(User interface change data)

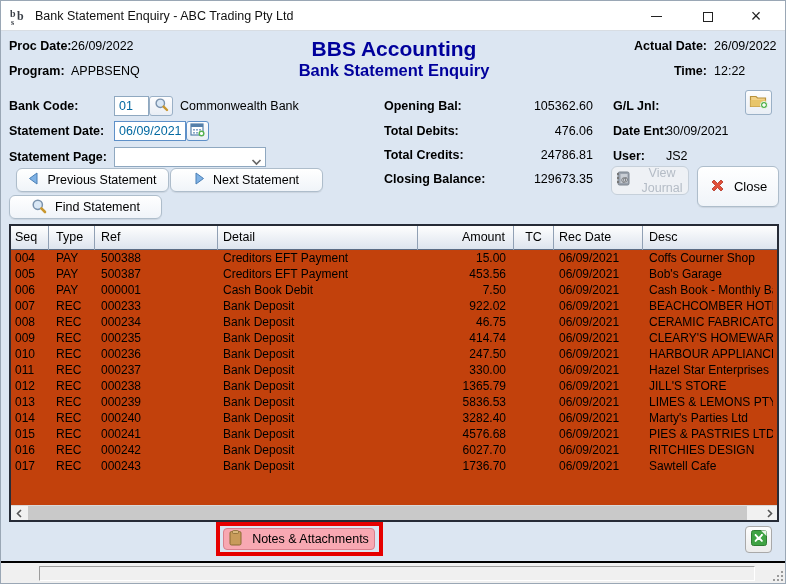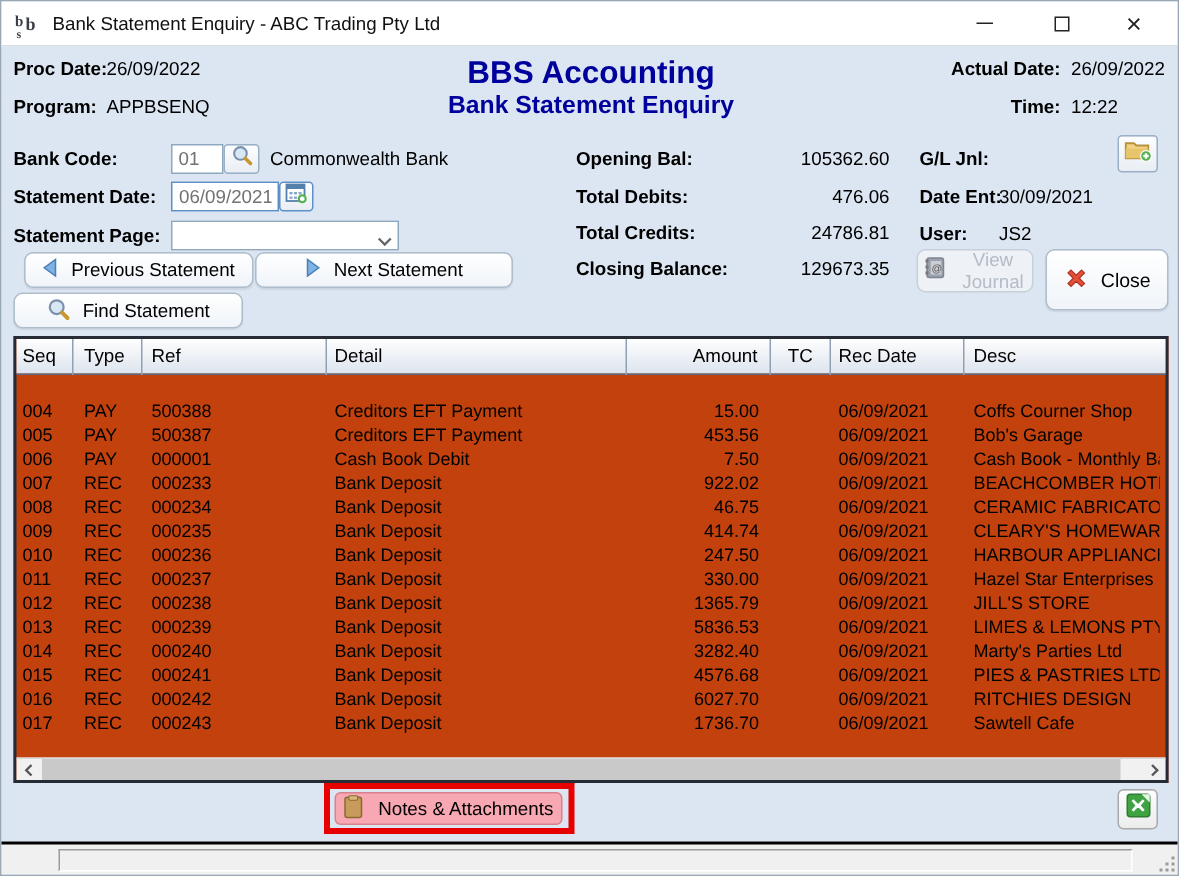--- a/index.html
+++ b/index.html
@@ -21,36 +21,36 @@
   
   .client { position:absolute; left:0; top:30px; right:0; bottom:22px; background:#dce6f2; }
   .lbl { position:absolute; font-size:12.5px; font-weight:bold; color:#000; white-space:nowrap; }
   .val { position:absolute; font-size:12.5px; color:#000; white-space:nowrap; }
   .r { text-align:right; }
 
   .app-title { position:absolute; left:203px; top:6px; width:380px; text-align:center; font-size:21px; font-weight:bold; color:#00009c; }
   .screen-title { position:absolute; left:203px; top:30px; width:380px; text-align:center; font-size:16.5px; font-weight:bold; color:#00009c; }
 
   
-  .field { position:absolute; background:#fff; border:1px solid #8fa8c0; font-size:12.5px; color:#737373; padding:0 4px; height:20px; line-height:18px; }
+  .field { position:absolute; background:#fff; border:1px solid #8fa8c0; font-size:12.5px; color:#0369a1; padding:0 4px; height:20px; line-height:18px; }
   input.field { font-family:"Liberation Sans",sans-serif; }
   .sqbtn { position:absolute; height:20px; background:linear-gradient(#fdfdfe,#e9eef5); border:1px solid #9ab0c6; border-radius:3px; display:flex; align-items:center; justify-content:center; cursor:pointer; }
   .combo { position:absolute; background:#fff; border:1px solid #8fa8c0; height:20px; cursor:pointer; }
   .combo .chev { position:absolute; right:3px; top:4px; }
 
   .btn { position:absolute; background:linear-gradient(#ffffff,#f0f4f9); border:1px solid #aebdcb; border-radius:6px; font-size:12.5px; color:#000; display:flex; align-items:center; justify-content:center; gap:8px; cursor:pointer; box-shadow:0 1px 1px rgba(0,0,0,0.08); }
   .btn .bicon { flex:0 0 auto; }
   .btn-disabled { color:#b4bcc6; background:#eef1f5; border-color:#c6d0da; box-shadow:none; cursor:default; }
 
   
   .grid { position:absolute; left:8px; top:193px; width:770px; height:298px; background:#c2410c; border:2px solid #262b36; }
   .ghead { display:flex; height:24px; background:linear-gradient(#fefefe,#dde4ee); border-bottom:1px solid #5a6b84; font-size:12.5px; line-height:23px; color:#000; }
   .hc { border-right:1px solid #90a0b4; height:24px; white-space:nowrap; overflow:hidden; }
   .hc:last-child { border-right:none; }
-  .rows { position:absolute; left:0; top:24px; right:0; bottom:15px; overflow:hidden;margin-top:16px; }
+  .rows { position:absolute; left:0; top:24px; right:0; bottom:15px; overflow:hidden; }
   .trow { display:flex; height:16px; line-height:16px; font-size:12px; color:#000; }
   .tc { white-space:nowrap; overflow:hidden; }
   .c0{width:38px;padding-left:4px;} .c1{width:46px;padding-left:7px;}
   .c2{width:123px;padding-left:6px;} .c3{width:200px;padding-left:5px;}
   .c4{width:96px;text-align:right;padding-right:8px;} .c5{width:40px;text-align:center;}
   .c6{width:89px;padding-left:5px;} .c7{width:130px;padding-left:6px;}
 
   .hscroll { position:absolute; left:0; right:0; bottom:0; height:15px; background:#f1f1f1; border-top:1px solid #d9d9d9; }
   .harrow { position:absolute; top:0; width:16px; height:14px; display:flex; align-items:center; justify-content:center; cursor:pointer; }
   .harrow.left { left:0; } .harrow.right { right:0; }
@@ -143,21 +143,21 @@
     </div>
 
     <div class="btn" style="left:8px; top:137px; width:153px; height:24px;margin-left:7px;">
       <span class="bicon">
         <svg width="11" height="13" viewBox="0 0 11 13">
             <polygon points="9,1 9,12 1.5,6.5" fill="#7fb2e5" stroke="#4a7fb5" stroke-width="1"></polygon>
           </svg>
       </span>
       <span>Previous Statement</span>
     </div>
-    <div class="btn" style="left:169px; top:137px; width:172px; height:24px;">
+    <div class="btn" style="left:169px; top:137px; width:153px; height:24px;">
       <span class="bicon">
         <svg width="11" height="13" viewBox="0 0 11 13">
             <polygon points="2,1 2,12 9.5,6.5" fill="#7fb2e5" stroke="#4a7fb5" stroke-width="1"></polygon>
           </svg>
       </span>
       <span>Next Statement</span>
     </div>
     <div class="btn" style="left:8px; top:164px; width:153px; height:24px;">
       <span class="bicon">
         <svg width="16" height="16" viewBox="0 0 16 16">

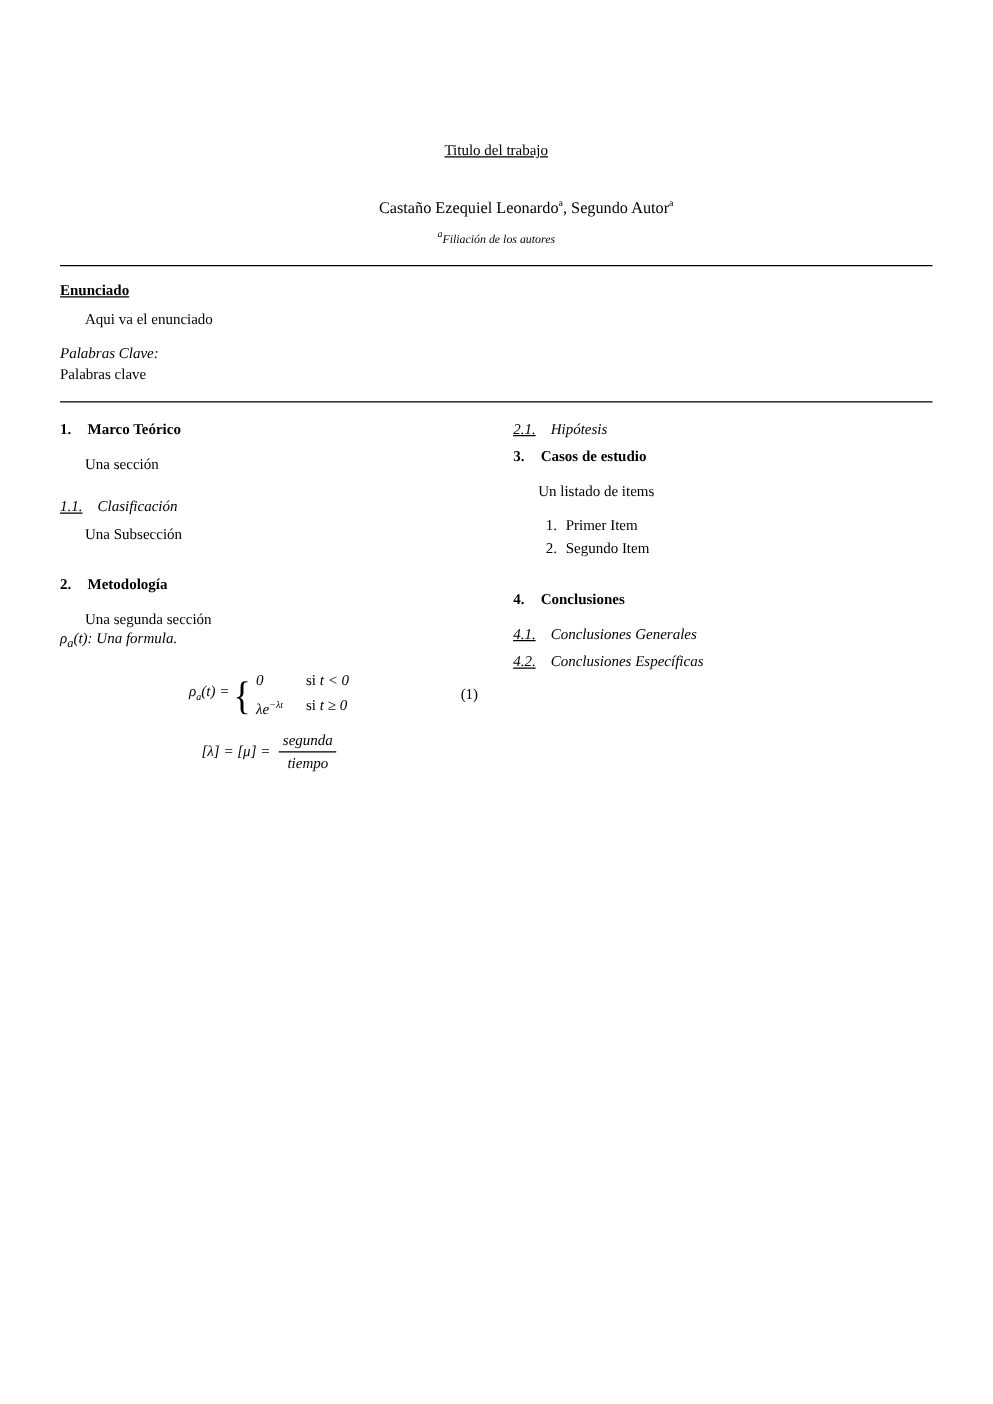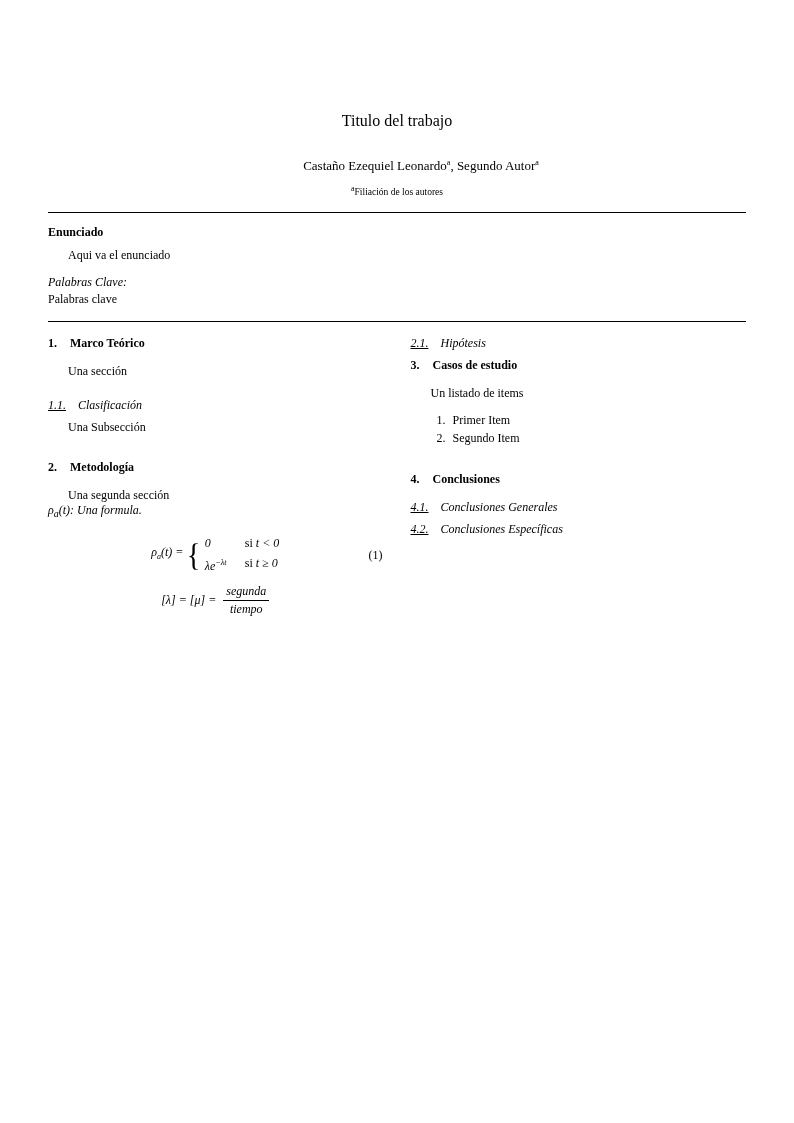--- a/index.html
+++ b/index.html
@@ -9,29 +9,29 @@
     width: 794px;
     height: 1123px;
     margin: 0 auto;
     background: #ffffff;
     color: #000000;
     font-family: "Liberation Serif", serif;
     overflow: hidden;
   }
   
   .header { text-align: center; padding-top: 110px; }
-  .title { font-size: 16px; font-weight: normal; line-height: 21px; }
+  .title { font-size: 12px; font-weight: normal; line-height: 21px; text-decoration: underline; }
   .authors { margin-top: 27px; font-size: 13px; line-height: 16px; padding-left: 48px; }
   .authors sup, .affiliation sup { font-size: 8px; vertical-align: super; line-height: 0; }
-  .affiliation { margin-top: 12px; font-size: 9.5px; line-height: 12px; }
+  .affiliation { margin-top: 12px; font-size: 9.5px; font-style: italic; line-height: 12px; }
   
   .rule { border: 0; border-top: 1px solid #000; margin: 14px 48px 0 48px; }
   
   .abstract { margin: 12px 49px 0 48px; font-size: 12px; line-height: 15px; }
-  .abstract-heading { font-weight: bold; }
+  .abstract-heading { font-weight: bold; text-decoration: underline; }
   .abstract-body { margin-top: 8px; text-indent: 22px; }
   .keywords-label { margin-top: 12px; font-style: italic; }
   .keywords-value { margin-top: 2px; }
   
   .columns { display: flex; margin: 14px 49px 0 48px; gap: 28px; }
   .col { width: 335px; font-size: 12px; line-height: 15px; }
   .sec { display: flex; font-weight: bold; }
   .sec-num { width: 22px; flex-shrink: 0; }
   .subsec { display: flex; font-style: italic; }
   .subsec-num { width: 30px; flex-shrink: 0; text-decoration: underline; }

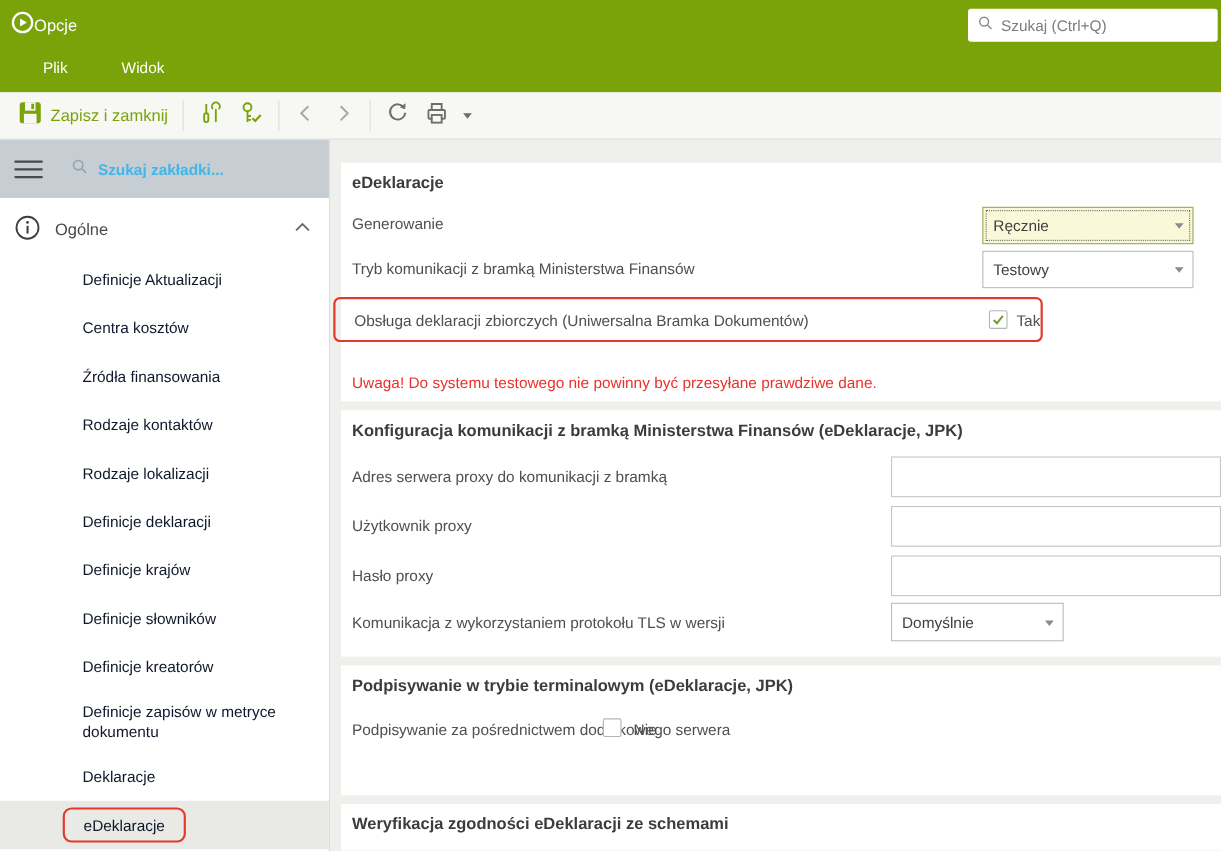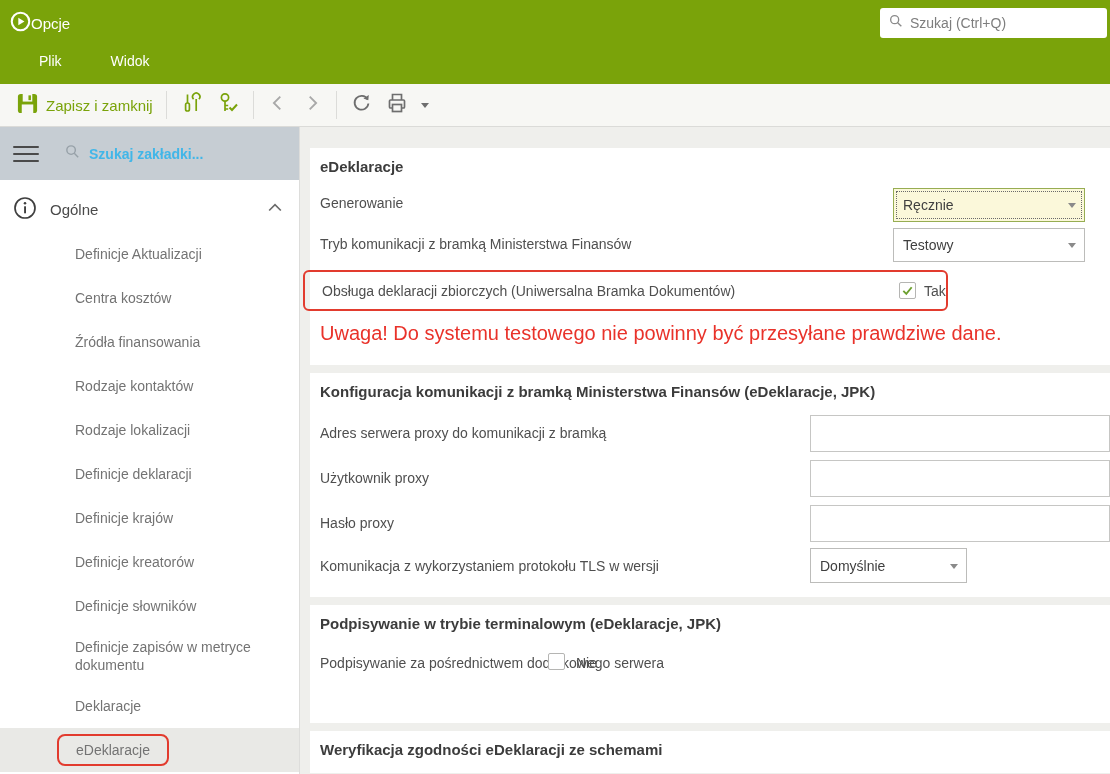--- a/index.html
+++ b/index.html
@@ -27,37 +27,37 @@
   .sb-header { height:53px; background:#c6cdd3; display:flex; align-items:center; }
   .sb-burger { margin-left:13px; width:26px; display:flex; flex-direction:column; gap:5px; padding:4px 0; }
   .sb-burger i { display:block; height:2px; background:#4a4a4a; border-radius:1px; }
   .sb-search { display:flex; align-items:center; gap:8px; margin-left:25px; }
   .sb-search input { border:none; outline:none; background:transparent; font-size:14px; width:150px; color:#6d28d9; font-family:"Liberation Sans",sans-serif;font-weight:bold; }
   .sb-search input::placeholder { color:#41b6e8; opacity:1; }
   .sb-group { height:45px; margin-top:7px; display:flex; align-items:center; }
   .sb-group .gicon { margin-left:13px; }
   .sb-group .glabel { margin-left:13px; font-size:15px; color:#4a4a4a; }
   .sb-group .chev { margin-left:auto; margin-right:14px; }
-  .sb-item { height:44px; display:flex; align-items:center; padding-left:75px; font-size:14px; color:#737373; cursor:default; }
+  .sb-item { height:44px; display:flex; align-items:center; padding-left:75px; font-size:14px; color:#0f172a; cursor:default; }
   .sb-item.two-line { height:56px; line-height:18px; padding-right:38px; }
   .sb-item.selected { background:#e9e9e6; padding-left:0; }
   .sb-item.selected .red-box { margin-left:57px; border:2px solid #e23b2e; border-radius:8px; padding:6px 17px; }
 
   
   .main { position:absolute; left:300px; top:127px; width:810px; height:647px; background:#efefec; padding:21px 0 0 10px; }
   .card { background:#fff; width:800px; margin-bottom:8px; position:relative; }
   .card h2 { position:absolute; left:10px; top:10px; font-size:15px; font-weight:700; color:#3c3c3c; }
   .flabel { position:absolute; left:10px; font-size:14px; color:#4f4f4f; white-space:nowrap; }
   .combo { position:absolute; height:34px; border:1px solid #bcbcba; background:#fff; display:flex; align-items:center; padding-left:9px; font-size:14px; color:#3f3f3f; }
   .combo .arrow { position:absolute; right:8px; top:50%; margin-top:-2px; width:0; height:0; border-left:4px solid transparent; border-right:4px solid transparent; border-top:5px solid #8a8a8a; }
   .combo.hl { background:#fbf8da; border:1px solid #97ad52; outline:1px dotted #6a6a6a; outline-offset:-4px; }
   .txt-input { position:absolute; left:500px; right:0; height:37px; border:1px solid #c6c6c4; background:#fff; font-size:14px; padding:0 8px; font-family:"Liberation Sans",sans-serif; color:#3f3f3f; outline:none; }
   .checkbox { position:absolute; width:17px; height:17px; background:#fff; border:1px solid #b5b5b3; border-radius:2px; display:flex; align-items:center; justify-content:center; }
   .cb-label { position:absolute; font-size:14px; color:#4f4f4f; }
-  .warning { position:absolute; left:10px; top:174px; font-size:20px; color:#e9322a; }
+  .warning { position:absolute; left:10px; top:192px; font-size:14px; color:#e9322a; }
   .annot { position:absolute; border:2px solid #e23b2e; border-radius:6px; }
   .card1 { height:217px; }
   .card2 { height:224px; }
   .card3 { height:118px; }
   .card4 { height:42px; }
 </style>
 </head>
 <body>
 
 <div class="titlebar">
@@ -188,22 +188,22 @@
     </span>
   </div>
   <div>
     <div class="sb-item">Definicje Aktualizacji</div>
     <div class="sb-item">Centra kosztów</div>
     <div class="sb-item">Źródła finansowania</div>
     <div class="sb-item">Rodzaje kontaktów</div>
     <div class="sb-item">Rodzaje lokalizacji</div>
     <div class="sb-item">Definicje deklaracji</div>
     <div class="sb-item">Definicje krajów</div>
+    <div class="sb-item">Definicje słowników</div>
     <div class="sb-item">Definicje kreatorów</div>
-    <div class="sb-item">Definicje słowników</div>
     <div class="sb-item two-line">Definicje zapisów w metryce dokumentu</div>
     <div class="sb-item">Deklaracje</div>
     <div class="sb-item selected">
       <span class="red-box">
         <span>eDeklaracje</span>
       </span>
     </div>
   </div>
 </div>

Required work - Pick out and copy the lines of the entries that hold the string "header".

Response -
   .header { text-align: center; padding-top: 110px; }
   .sb-header { height:53px; background:#c6cdd3; display:flex; align-items:center; }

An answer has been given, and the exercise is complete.